--- SUPPLIED MATERIAL Enclosed Below ---

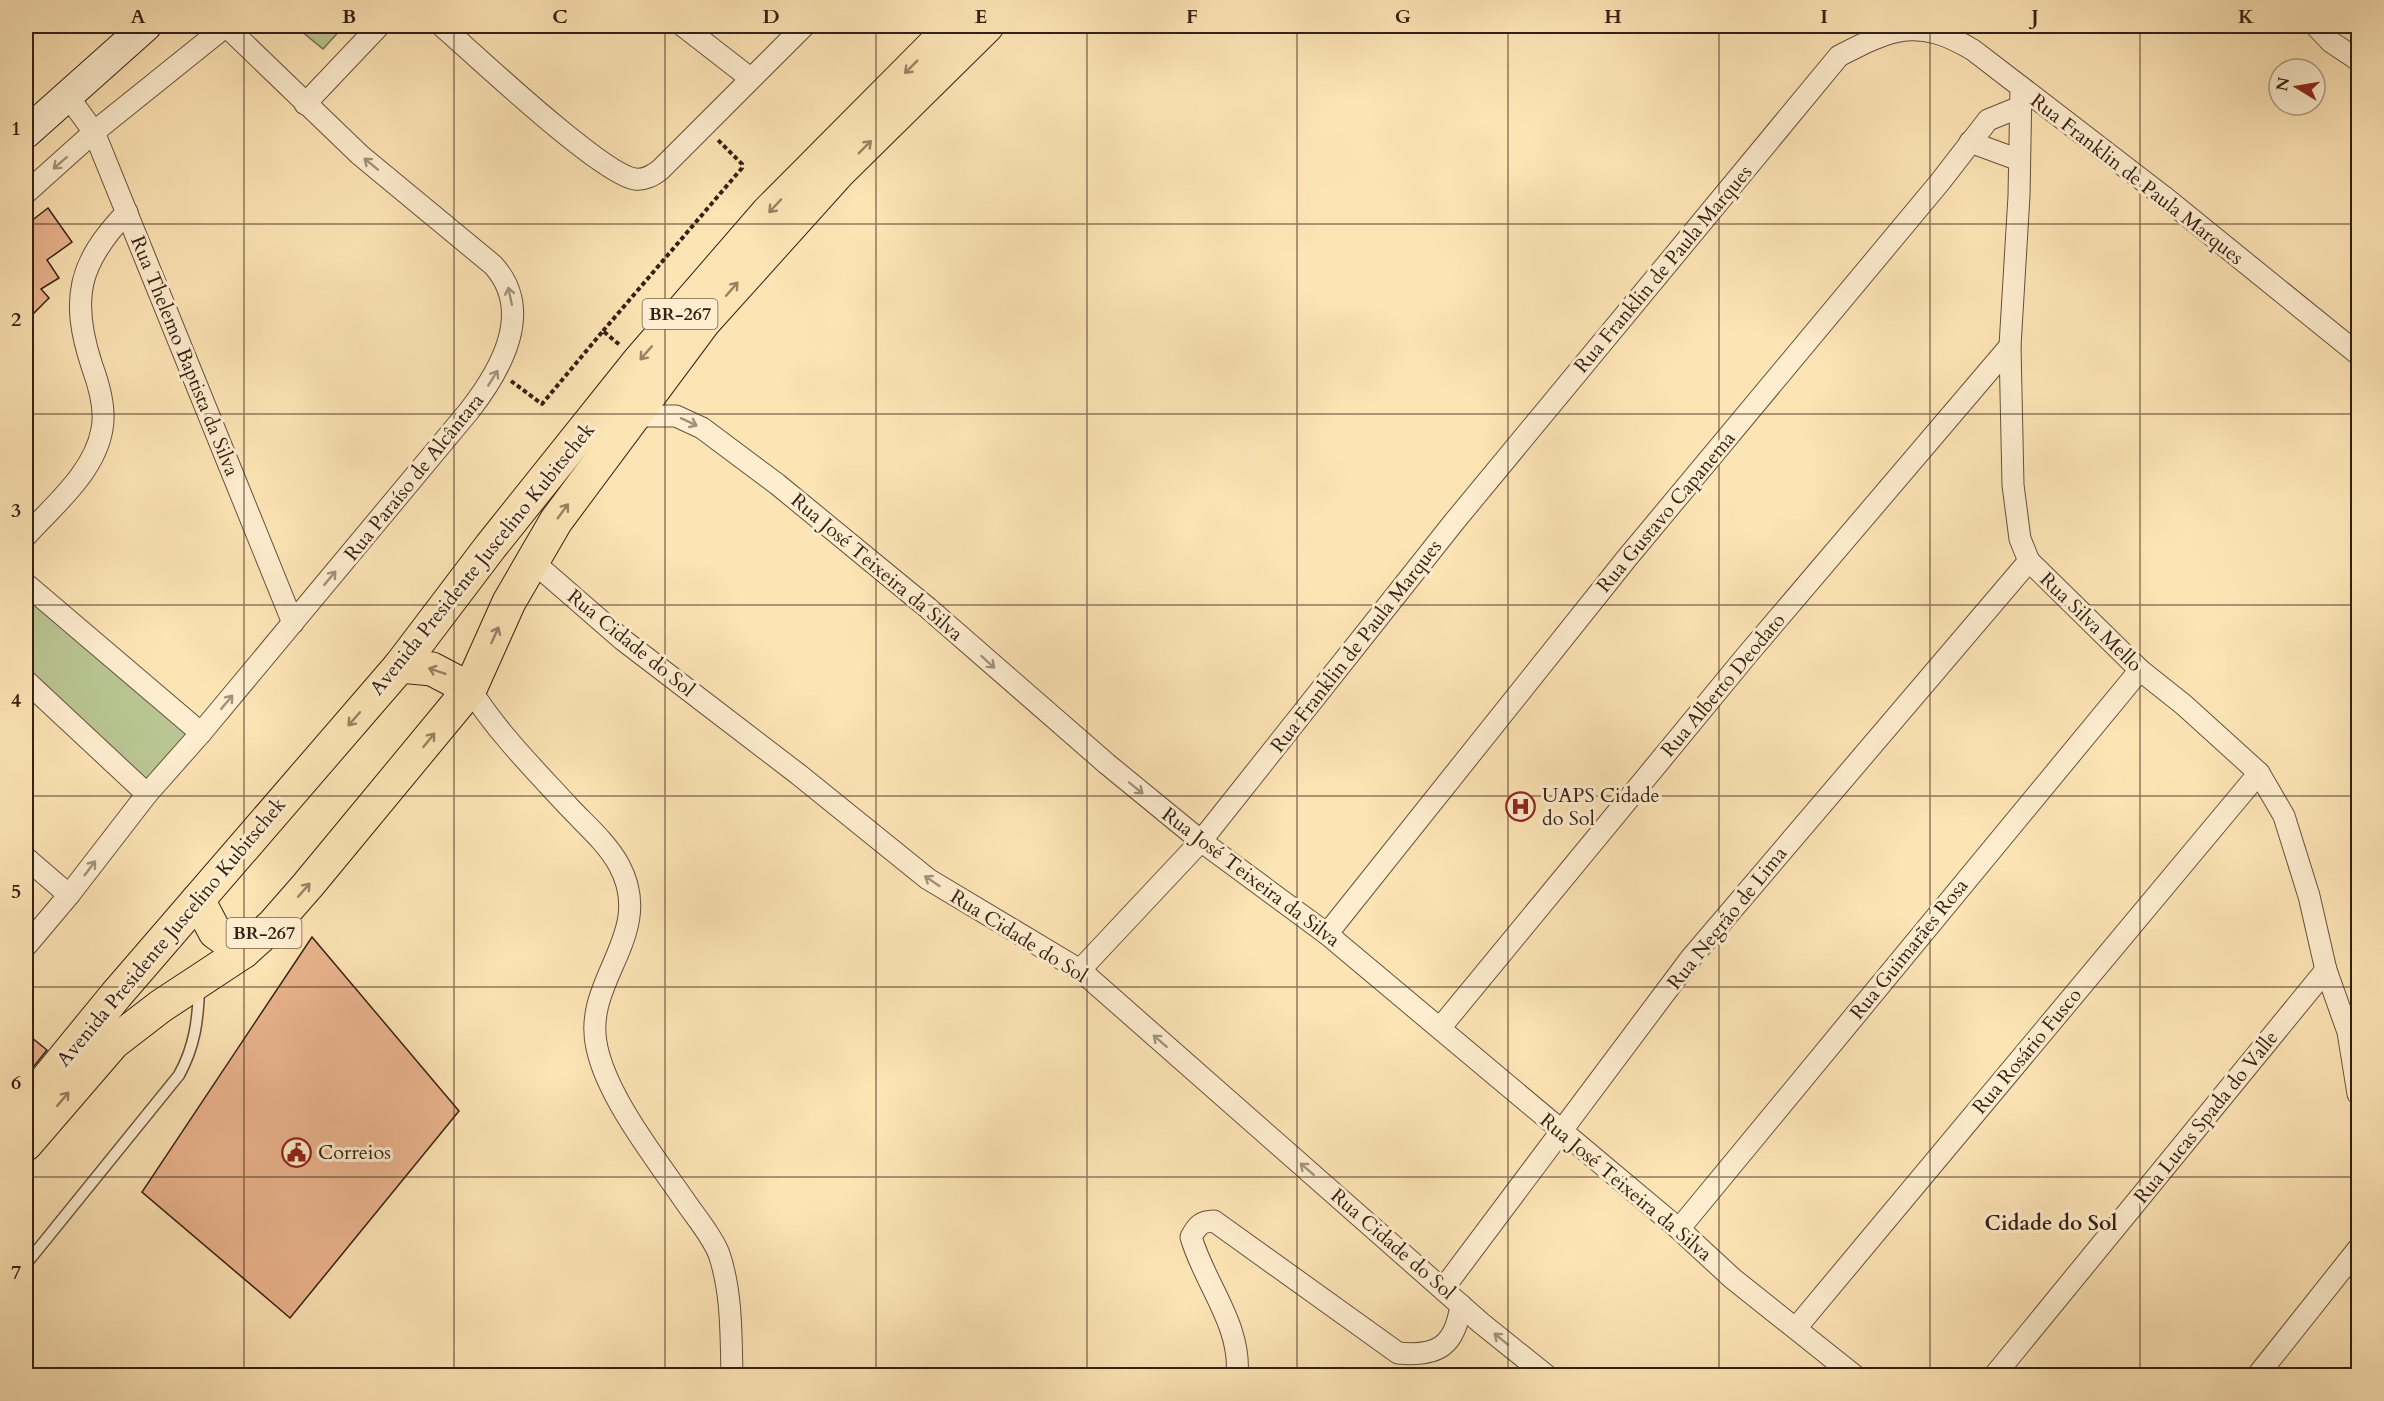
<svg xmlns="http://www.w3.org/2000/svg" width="2384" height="1401" font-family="Cardo,serif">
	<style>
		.green { fill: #b9c592; stroke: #777253; stroke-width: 1.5 }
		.building { fill: #ebb48f; stroke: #352014; stroke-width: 1.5 }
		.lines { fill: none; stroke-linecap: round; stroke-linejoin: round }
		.lane-casing { stroke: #67513c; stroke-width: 13 }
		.street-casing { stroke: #67513c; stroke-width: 23 }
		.secondary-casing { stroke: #352014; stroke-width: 32 }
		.highway-casing { stroke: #352014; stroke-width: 35 }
		.path { stroke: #352014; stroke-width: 4; stroke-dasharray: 4.5 3; stroke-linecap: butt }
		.lane { stroke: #feedcf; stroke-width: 10 }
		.street { stroke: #feedcf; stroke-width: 21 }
		.secondary { stroke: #feedcf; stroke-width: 30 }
		.highway { stroke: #fde4b5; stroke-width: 33 }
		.oneway { stroke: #998264 }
		.oneway2 { stroke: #a4917b }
		.grid { fill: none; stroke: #352014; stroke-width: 1.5; stroke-opacity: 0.55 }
		.labels { text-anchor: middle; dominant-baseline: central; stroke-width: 6; stroke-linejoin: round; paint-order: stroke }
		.shield { fill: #feedcf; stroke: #715e4c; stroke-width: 1.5 }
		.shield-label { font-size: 18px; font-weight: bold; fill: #352014 }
		.street-label { font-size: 20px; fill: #352014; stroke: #feedcf }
		.poi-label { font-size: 20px; fill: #352014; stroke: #feedcf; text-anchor: start }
		.neighbourhood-label { font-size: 21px; font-weight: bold; fill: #352014; stroke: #feedcf }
		.neatline { fill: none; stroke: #352014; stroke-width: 2 }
		.grid-label { font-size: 20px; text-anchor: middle; font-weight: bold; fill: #352014 }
	</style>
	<rect width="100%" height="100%" fill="#fde4b5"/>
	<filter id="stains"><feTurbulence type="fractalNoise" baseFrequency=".00333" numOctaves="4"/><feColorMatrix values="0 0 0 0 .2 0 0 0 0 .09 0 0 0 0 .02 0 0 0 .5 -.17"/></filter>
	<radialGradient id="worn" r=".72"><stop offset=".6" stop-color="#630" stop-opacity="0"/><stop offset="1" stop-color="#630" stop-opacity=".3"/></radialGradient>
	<!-- green -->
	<g class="green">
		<polygon points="295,26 344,26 323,49"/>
		<polygon points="26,590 195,739 152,793 26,677"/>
	</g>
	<!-- building -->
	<g class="building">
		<polygon points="48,208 72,242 47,260 59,278 41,289 49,298 34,313 26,302 26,225"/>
		<polygon points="312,937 459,1111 290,1318 142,1192"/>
		<polygon points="26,1033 47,1050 26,1076"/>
	</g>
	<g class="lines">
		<defs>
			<g id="lane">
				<path d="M26,1264l153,-189c16,-29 19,-55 20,-87"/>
				<polyline points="26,1368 34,1376"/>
			</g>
			<g id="street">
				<path d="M442,26c32,28 160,149 193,153 10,1 17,-3 25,-9l144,-144"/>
				<polyline points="683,26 750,78"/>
				<polyline points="2316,26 2331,42 2358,60"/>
				<polyline points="2021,87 2019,196 2010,346 2013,485 2020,539 2029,561 2140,670 2184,705 2259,773 2284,816 2309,896 2326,970 2348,1032 2358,1094"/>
				<polyline points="67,95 94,132 293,623"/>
				<polyline points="305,104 379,26"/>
				<polyline points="1970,142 2019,160"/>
				<polyline points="26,193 94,132 226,26"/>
				<polyline points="632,416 676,416 702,428 777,484 928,608 1107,764 1201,841 1327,934 1679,1229 1732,1278 1855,1376"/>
				<path d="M26,536c27,-30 69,-64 76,-107 4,-20 -3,-44 -10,-63 -22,-67 -14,-103 35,-154"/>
				<polyline points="531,560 623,640 798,774 928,879 1080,970 1481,1323 1547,1376"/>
				<polyline points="26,584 201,733"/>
				<polyline points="26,681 147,794"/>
				<path d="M470,689c28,44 64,80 99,118 17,18 38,36 50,58 38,70 -38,115 -22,183 11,51 60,112 90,156 11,16 25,32 32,50 13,38 12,82 13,122"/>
				<polyline points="26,858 69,895"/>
				<polyline points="1327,934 1627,558 1940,182 1988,120 2020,107"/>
				<path d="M26,946l43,-51 78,-101 54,-61 268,-322c32,-41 66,-100 24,-146l-133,-110 -134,-129"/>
				<path d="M1080,970l121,-129 253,-319 385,-466c54,-28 79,-39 134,-6l190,146 195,158"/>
				<polyline points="1440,1028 1747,655 2010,346"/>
				<polyline points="1679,1229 2140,670"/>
				<polyline points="1443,1289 1691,958 2029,561"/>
				<polyline points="1796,1328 2259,773"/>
				<path d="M1237,1376c5,-51 -33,-93 -46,-139 6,-11 10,-16 23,-16l184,132c41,4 57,-8 63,-48"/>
				<polyline points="1994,1376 2326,970"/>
				<polyline points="2257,1376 2358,1249"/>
			</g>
			<polyline id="secondary" points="26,133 146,26"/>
			<g id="highway">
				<polyline points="400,666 432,669 470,689"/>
				<polyline points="198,900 215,932 243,952"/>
				<polyline points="26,1105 116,995 400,666 491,546 639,361 768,212 953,26"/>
				<polyline points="26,1144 113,1043 161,1006 243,952 273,925 308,885 470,689 509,602 556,521 704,322 839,172 987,26"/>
			</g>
		</defs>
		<!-- lane casing -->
		<use href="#lane" class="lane-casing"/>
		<!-- street casing -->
		<use href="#street" class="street-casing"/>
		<!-- secondary casing -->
		<use href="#secondary" class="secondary-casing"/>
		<!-- highway casing -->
		<use href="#highway" class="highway-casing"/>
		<!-- path -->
		<g class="path">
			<polyline points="603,331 742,168 742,164 718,140"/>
			<polyline points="511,381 542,404 603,331 621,346"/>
		</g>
		<!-- lane -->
		<use href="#lane" class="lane"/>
		<!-- street -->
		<use href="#street" class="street"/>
		<!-- secondary -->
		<use href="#secondary" class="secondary"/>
		<!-- highway -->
		<use href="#highway" class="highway"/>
	</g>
	<!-- one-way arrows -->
	<defs><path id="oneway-shaft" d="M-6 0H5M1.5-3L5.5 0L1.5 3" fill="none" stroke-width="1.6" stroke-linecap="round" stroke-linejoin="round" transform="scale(1.5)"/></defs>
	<g class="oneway">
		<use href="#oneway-shaft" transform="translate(911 67) rotate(135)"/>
		<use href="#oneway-shaft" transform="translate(865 147) rotate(-45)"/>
		<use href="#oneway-shaft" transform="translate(775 206) rotate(133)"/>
		<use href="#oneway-shaft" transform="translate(732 289) rotate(-49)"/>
		<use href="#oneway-shaft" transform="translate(646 353) rotate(131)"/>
		<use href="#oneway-shaft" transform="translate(563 511) rotate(-54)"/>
		<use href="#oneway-shaft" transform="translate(495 635) rotate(-66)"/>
		<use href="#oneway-shaft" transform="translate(437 671) rotate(-161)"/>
		<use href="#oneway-shaft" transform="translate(354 719) rotate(131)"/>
		<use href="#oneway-shaft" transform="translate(429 740) rotate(-51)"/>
		<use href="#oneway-shaft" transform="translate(304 890) rotate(-49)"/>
		<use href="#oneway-shaft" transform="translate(63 1099) rotate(-50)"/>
	</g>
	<g class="oneway2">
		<use href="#oneway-shaft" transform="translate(60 163) rotate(139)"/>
		<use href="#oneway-shaft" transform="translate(371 164) rotate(-141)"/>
		<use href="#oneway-shaft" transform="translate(510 296) rotate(-102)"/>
		<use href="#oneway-shaft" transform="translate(493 378) rotate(-58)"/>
		<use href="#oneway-shaft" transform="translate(689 422) rotate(25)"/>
		<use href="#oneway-shaft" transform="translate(330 578) rotate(-50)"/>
		<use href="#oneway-shaft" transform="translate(988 662) rotate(42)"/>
		<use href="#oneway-shaft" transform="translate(227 702) rotate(-50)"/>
		<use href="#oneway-shaft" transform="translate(1136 788) rotate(39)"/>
		<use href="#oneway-shaft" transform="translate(90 868) rotate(-53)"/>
		<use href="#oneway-shaft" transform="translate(932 881) rotate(-146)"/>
		<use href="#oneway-shaft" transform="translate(1160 1041) rotate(-139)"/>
		<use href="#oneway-shaft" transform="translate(1307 1169) rotate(-139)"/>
		<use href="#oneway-shaft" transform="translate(1501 1339) rotate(-141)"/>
	</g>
	<!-- grid -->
	<path class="grid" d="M244,26v1350M454,26v1350M665,26v1350M876,26v1350M1087,26v1350M1297,26v1350M1508,26v1350M1719,26v1350M1930,26v1350M2140,26v1350M26,224h2332M26,414h2332M26,605h2332M26,796h2332M26,987h2332M26,1177h2332"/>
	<!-- icons -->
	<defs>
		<symbol id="hospital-ring" viewBox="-11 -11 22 22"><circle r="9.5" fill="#feedcf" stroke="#8f2418" stroke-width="1.5"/><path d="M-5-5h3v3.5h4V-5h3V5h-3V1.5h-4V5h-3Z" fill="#8f2418"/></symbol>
		<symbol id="civic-ring" viewBox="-11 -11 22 22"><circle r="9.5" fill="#feedcf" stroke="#8f2418" stroke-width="1.5"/><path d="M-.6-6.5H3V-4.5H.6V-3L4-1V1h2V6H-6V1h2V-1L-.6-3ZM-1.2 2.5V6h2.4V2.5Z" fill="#8f2418"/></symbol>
	</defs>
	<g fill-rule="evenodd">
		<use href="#hospital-ring" x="1504" y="790" width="33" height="33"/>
		<use href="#civic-ring" x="280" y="1136" width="33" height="33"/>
	</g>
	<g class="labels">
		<!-- shield labels -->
		<g class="shield">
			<rect x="642.5" y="299" width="75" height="30" rx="4.5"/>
			<rect x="226.5" y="918" width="75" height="30" rx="4.5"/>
		</g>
		<g class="shield-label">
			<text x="680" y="314">BR-267</text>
			<text x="264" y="933">BR-267</text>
		</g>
		<!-- street labels -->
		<g class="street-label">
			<text transform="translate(2137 179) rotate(38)">Rua Franklin de Paula Marques</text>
			<text transform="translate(1663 269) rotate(-50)">Rua Franklin de Paula Marques</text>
			<text transform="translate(185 356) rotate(68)">Rua Thelemo Baptista da Silva</text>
			<text transform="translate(414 477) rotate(-51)">Rua Paraíso de Alcântara</text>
			<text transform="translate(1666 512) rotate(-50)">Rua Gustavo Capanema</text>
			<text transform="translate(482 559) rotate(-51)">Avenida Presidente Juscelino Kubitschek</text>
			<text transform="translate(877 567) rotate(40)">Rua José Teixeira da Silva</text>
			<text transform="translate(2091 622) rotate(44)">Rua Silva Mello</text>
			<text transform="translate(631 643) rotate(39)">Rua Cidade do Sol</text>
			<text transform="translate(1356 646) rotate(-52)">Rua Franklin de Paula Marques</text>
			<text transform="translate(1723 685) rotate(-50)">Rua Alberto Deodato</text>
			<text transform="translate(1251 877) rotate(37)">Rua José Teixeira da Silva</text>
			<text transform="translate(1727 918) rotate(-51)">Rua Negrão de Lima</text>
			<text transform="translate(171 932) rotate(-50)">Avenida Presidente Juscelino Kubitschek</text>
			<text transform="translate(1019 936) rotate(32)">Rua Cidade do Sol</text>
			<text transform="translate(1909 949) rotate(-51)">Rua Guimarães Rosa</text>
			<text transform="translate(2027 1051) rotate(-50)">Rua Rosário Fusco</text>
			<text transform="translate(2206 1117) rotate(-51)">Rua Lucas Spada do Valle</text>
			<text transform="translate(1626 1187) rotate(40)">Rua José Teixeira da Silva</text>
			<text transform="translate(1393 1244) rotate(41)">Rua Cidade do Sol</text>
		</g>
		<!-- poi labels -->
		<g class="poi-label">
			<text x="1542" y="795">UAPS Cidade<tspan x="1542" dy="23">do Sol</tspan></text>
			<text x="318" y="1152">Correios</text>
		</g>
		<!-- neighbourhood labels -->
		<g class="neighbourhood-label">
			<text x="2051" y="1223">Cidade do Sol</text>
		</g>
	</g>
	<!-- margin -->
	<rect width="2384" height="1401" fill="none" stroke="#fde4b5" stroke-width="66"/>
	<!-- north arrow -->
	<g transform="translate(2297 87) rotate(281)"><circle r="28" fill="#feedcf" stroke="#ae9b84" stroke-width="1.5"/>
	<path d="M0-4.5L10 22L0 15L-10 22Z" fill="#8f2418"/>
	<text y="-9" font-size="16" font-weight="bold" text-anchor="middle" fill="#352014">N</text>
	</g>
	<rect x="33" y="33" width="2318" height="1335" class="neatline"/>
	<g class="grid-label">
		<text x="138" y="23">A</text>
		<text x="349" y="23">B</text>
		<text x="560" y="23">C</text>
		<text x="771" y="23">D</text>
		<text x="981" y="23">E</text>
		<text x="1192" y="23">F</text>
		<text x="1403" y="23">G</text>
		<text x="1613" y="23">H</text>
		<text x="1824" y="23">I</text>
		<text x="2035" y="23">J</text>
		<text x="2246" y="23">K</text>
		<text x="16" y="135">1</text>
		<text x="16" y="326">2</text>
		<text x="16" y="517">3</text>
		<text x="16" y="707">4</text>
		<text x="16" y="898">5</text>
		<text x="16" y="1089">6</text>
		<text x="16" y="1279">7</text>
	</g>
	<rect width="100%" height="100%" filter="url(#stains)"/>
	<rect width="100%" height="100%" fill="url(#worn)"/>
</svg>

--- End of Enclosed SUPPLIED MATERIAL ---

**INSTRUCTIONS FOR THE TASK**
If a line of the listing contains the word "worn", count it; then give the total and nothing else.

**PROBLEM SOLUTION**
2